【ブンゴウメール】赤い蝋燭と人魚 (10/11)
(644字。目安の読了時間:2分)
お婆さんは起きて来て、戸を細目にあけて外を覗きました。
すると、一人の色の白い女が戸口に立っていました。
女は蝋燭を買いに来たのです。
お婆さんは、少しでもお金が儲かるなら、決していやな顔付をしませんでした。
お婆さんは、蝋燭の箱を出して女に見せました。
その時、お婆さんはびっくりしました。
女の長い黒い頭髪がびっしょりと水に濡れて月の光に輝いていたからであります。
女は箱の中から、真赤な蝋燭を取り上げました。
そして、じっとそれに見入っていましたが、やがて銭を払ってその赤い蝋燭を持って帰って行きました。
お婆さんは、燈火のところで、よくその銭をしらべて見ますと、それはお金ではなくて、貝殻でありました。

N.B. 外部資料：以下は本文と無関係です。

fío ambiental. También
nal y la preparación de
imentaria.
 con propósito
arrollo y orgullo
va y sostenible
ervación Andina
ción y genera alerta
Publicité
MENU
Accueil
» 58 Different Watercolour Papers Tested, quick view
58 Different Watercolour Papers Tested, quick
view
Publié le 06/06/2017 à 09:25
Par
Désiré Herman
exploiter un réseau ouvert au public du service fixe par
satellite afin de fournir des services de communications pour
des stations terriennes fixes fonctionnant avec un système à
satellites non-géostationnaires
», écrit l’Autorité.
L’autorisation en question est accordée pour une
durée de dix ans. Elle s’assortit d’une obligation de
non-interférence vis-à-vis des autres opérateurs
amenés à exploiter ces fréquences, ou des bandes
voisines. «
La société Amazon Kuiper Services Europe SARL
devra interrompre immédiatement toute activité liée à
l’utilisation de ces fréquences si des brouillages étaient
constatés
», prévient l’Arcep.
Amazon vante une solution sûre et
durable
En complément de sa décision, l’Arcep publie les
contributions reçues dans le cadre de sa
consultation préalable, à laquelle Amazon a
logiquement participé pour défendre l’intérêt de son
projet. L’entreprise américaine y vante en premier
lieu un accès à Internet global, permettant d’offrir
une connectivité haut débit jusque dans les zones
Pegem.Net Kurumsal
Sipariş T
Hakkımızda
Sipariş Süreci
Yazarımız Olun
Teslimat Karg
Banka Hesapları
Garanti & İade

お婆さんは、騙されたと思うと怒って、家から飛び出して見ましたが、もはや、その女の影は、どちらにも見えなかったのであります。
その夜のことであります。
急に空の模様が変って、近頃にない大暴風雨となりました。
ちょうど香具師が、娘を檻の中に入れて、船に乗せて南の方の国へ行く途中で沖合にあった頃であります。
「この大暴風雨では、とてもあの船は助かるまい」と、お爺さんと、お婆さんは、ふるふると震えながら話をしていました。
夜が明けると沖は真暗で物凄い景色でありました。
その夜、難船をした船は、数えきれない程でありました。
不思議なことに、赤い蝋燭が、山のお宮に点った晩は、どんなに天気がよくても忽(たちま)ち大あらしになりました。